(Exercise text begins)
Matt: Yeah, right. And, soon, who won't be? Even more people. But -- you know. So, I get from Comcast not only my connectivity but I also get web-browsing capabilities. And I also get an e-mail address. And I get the ability to do all sorts of things online that Comcast is bundling together with their telecom service. And it went all the way up to the Supreme Court. The Supreme Court didn't say, yes, you're right, FCC, that's the way to think about it. They just said, this in your discretion -- that the FCC was right to say there was no logical way to look at this and kind of divide up those different services that Comcast or Verizon or AT&T might provide to you.
However true that was in 2002, it's certainly not true today, for almost anybody, you know. Very few people use the e-mail address that comes along with their broadband provider -- with their broadband provider's connection. Or, if they do, they probably use that but they also use a Gmail address, or some sort of work address that they get through their place of business, or through their university. So, you know, the notion that, somehow, the information riding on top of the wire is the same thing as the wire MAY have been a little more sensible back in 2002, even though we think it was wrong at the time, and said so at the time -- a lot of public interest advocates who were working on this back then. But whatever the truth of it was then, I think it's pretty clearly not the case today, as broadband technology and broadband uses continue to evolve.
It's somewhere between the technical and the political. There are, you know, legal questions -- well, can the FCC change its mind after making a decision like this? Or is there sufficient justification for them to change their mind? And we would say yeah in both cases -- they can definitely change their mind as the facts change. And they have the legal ability to do that. But, you know, like anything that happens, not only in DC but in this country, there will probably be a lawsuit. There will inevitably be lawsuits if the FCC goes down this path. We just think that they should be sued for doing the right thing, for a change, rather than for continuing to compromise -- and yet losing in court, even as they compromise, and give away a lot of their authority.
Chris: So, can I sum up the current situation as FCC Chairman Wheeler saying, net neutrality is a good thing, and we need to preserve it, and I can do that without reclassifying. And millions of people submitting comments saying, NO, you can't; the courts have told you twice; you can't; you have to reclassify if you want to preserve network neutrality?
Matt: Yeah, that's exactly right. I mean, what he's saying is: I agree that net neutrality is important, that ISPs shouldn't be blocking or discriminating against traffic, or slowing down or speeding up certain kinds of content. And what he's also saying is that I will protect you from that happening, using this compromised legal approach. And that's exactly what the DC Circuit Court of Appeals told him in January he COULDN'T do. What they said was that if the FCC continues to proceed without treating broadband as a telecom service, once again, ... Again, remember, they could do that, but if they decide not to do that at the FCC, then they have to allow ISPs substantial room for individualized bargaining and discrimination. They're basically saying, if it's not a common carrier service -- if it's not something that has to be made available to everybody on roughly the same terms -- then you have to let companies like Comcast charge a different rate to Netflix than they charge to Amazon. Or charge a different rate to some video sites than they charge to others. Or slice and dice however you want. That that is basically the only way to avoid getting struck down again for, you know, saying that broadband is not a telecom service and yet we're going to apply telecom obligations to it.
(Exercise text ends)
(Data shown begins)
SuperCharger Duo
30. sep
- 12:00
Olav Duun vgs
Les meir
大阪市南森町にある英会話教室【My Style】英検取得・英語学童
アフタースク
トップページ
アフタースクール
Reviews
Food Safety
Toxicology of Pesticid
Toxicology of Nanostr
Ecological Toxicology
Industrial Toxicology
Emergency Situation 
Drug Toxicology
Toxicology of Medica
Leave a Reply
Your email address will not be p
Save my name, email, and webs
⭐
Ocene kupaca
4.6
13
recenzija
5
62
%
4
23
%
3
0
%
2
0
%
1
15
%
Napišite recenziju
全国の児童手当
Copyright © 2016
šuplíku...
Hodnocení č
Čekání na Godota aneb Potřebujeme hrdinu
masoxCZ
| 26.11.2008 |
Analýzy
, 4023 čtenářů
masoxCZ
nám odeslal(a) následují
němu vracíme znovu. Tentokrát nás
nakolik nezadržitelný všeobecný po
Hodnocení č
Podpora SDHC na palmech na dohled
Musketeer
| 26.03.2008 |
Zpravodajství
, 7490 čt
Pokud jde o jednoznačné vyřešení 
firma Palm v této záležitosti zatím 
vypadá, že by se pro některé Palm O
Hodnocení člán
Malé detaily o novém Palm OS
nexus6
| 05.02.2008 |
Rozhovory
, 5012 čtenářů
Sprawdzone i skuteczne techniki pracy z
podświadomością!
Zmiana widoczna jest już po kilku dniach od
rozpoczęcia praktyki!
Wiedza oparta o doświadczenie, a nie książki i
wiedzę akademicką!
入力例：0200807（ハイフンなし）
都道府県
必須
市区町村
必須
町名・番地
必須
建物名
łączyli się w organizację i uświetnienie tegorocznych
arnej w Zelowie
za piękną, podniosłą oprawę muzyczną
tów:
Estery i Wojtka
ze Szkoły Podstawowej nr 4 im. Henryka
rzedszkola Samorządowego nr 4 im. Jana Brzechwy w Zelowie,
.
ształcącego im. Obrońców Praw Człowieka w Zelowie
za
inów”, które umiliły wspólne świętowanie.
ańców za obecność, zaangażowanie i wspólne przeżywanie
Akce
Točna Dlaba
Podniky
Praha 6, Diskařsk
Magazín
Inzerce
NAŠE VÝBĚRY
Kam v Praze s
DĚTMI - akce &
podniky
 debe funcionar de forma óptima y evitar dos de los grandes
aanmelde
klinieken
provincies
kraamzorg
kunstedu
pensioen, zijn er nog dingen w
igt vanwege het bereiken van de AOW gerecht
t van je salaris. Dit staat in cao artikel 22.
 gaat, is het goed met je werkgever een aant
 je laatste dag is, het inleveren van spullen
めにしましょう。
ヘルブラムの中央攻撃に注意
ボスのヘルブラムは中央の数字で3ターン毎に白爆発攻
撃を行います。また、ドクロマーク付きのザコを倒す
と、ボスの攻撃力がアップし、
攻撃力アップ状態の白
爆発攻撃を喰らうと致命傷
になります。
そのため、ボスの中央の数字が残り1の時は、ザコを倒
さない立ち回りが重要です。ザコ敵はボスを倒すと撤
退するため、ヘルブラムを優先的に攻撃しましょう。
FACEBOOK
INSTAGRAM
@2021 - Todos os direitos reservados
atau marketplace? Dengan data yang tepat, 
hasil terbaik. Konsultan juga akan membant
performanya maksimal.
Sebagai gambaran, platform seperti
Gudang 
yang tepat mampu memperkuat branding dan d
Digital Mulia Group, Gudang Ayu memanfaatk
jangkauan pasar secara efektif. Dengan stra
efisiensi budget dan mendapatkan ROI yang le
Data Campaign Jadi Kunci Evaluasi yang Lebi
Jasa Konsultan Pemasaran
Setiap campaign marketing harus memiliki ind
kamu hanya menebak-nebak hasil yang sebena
(Data shown ends)
→ Things to do:
[1] Do these statements agree with the net neutrality interview? (a) The Supreme Court told the FCC that its view was the right way to think about it. (b) Very few people use the e-mail address their broadband provider gives them. (c) The DC Circuit Court of Appeals ruled against the FCC chairman's approach in January. Answer each with yes or no and quote the deciding words.
[2] Could you duplicate the net neutrality interview precisely, from "Chris: So, can" up to and including "preserve network neutrality?"?
[3] Can you rewrite the paragraph of the net neutrality interview that begins "It's somewhere between the technical and the political" as a short list that keeps its main facts?

→ Answers given:
[1]
(a) No: "The Supreme Court didn't say, yes, you're right, FCC, that's the way to think about it."
(b) Yes: "Very few people use the e-mail address that comes along with their broadband provider"
(c) Yes: "that's exactly what the DC Circuit Court of Appeals told him in January he COULDN'T do."

[2]
Chris: So, can I sum up the current situation as FCC Chairman Wheeler saying, net neutrality is a good thing, and we need to preserve it, and I can do that without reclassifying. And millions of people submitting comments saying, NO, you can't; the courts have told you twice; you can't; you have to reclassify if you want to preserve network neutrality?

[3]
- The issue lies somewhere between the technical and the political.
- Legal questions include whether the FCC can change its mind after such a decision and whether it has sufficient justification to do so.
- The answer given is yes in both cases: the FCC can change its mind as the facts change and has the legal ability to do so.
- Lawsuits will inevitably follow if the FCC goes down this path.
- The FCC should be sued for doing the right thing, rather than for continuing to compromise, losing in court anyway, and giving away much of its authority.